▶ [TASK STATEMENT]:
Scan the entries for lines with the word "that" and copy those lines.

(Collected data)
◇ ◇ ◇ ◇
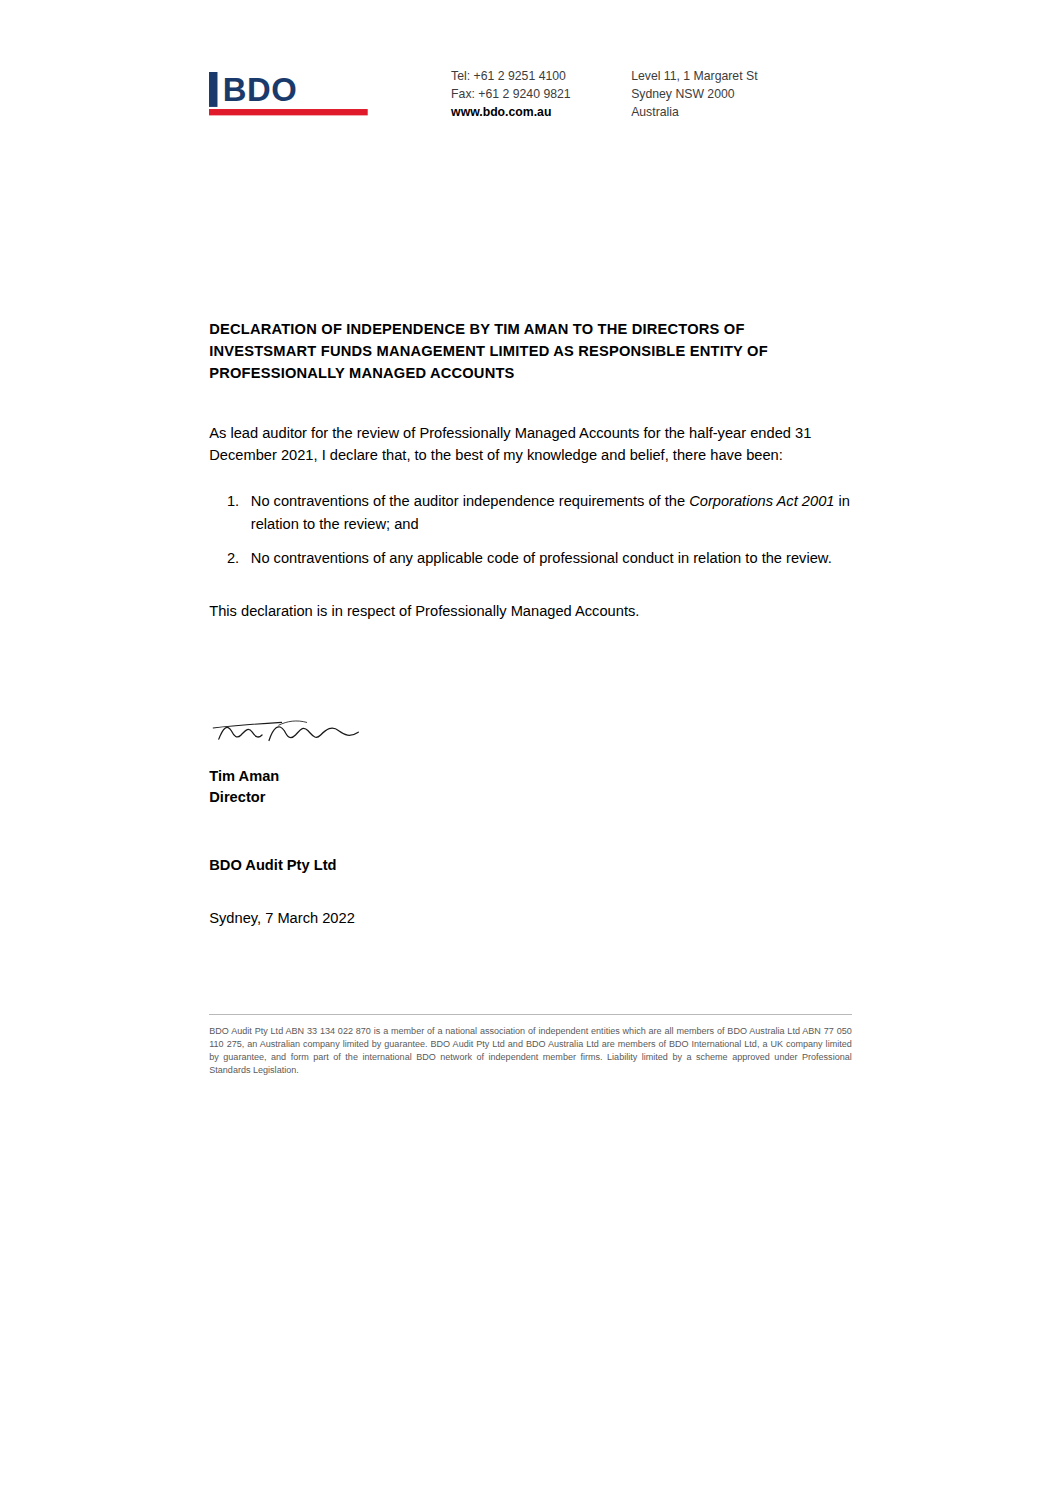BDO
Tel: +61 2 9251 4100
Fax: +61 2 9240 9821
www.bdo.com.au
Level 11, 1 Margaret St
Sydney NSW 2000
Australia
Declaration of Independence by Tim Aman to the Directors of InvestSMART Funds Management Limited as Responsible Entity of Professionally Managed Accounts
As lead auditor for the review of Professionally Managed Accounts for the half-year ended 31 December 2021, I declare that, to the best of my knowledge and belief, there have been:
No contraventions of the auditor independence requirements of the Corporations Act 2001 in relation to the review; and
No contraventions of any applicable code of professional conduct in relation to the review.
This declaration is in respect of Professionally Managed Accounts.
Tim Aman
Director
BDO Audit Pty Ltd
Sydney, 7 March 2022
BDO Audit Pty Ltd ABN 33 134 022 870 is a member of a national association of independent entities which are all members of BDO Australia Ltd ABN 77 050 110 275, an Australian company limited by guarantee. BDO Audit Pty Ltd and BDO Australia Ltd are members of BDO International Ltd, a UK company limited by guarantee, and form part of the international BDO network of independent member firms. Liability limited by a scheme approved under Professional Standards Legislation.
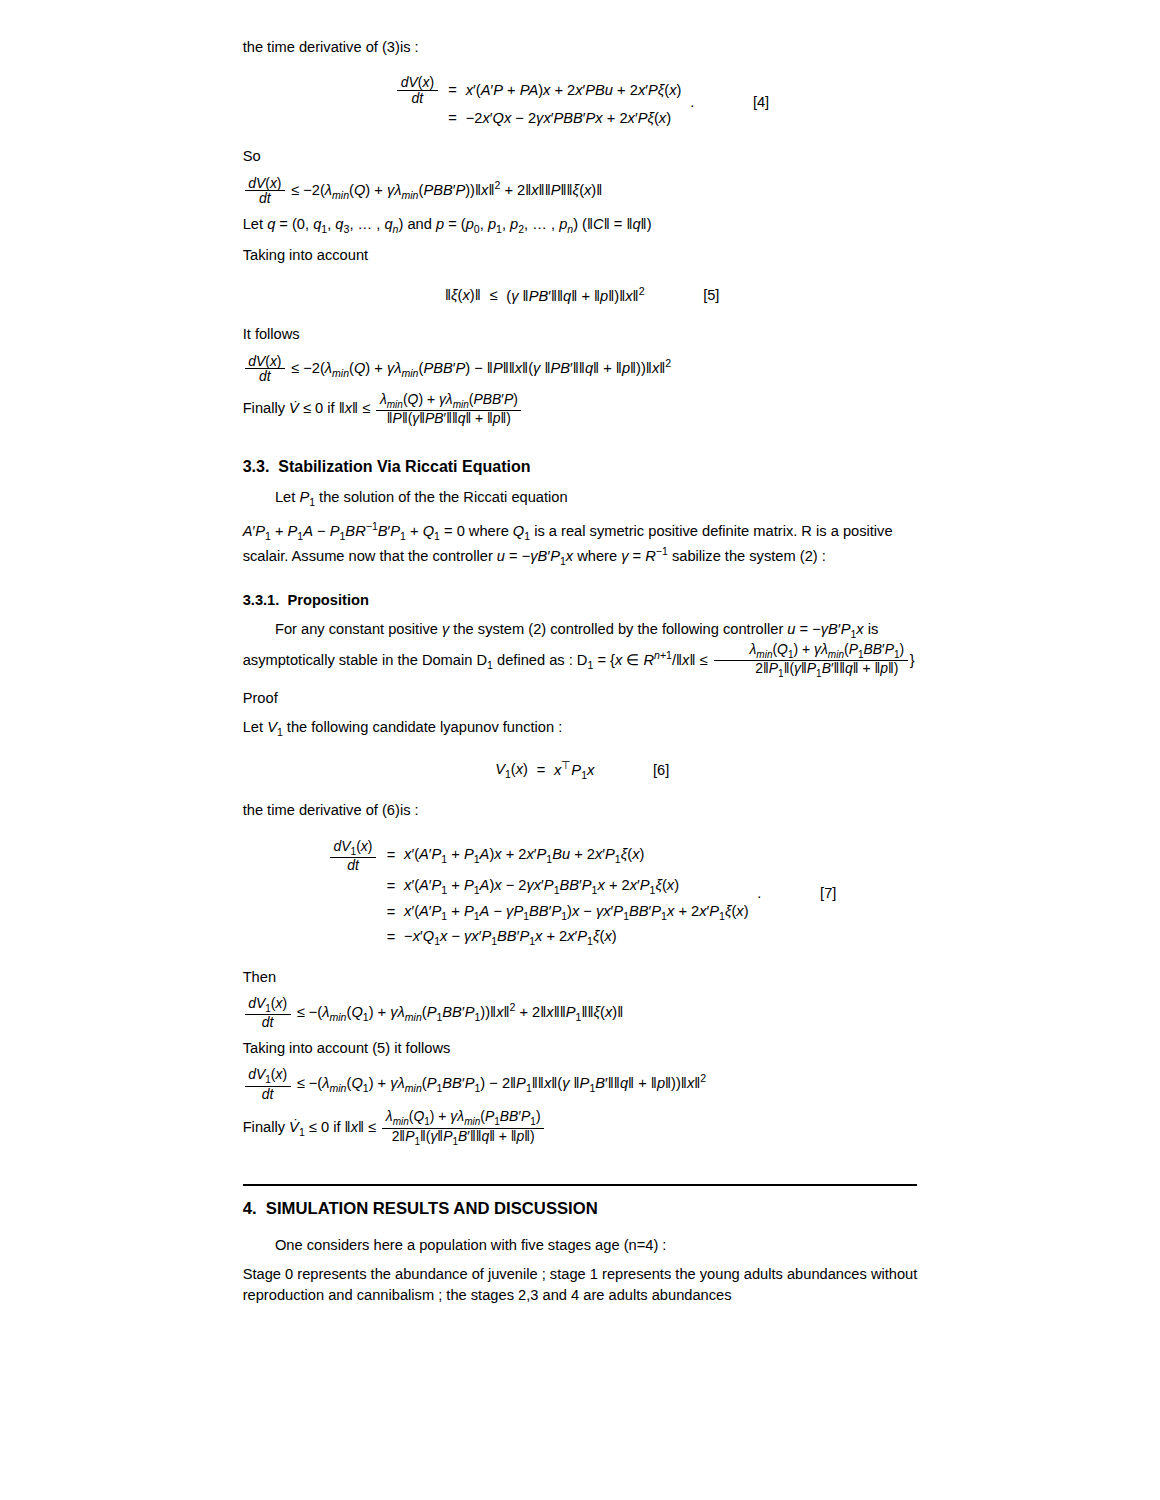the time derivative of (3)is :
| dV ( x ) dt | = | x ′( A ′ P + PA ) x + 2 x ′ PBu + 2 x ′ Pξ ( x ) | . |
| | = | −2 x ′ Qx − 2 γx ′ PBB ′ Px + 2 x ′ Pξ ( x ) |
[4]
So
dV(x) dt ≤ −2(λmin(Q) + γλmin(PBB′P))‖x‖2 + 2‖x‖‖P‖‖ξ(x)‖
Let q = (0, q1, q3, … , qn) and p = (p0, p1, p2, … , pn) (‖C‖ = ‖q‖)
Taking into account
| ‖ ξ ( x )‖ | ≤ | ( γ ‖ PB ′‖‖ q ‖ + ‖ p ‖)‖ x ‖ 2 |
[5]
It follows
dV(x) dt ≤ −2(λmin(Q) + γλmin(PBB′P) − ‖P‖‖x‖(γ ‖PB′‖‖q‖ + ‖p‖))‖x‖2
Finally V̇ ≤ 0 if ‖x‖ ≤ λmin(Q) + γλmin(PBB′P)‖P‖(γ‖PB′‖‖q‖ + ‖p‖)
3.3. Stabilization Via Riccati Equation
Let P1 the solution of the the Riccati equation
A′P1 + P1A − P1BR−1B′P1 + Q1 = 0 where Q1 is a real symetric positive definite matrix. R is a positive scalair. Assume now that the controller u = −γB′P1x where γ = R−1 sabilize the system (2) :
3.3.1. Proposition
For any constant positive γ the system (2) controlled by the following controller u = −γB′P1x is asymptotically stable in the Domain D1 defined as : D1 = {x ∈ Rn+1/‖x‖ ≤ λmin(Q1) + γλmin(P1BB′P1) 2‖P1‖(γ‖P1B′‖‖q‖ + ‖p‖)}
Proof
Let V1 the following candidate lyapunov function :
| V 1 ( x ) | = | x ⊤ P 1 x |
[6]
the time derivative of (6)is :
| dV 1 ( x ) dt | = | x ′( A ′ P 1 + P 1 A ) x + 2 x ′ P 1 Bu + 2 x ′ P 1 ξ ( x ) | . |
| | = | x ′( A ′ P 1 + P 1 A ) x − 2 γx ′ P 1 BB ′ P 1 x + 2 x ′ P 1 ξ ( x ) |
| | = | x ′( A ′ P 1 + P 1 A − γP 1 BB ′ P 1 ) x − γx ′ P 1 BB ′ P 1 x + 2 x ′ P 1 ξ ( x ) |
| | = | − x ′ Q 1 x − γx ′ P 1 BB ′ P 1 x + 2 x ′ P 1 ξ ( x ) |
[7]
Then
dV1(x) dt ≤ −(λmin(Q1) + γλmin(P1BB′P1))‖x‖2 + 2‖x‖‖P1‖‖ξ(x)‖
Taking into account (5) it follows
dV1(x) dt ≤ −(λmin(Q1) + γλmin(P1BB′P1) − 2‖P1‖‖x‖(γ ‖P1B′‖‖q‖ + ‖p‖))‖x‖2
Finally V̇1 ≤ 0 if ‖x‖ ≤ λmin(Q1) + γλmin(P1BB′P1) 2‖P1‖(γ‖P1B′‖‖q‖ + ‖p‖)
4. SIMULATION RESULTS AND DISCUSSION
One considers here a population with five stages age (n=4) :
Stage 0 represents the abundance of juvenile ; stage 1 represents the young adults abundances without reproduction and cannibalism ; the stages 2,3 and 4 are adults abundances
◇ ◇ ◇ ◇
▶ [WRITTEN SOLUTION]:
As lead auditor for the review of Professionally Managed Accounts for the half-year ended 31 December 2021, I declare that, to the best of my knowledge and belief, there have been:
A′P1 + P1A − P1BR−1B′P1 + Q1 = 0 where Q1 is a real symetric positive definite matrix. R is a positive scalair. Assume now that the controller u = −γB′P1x where γ = R−1 sabilize the system (2) :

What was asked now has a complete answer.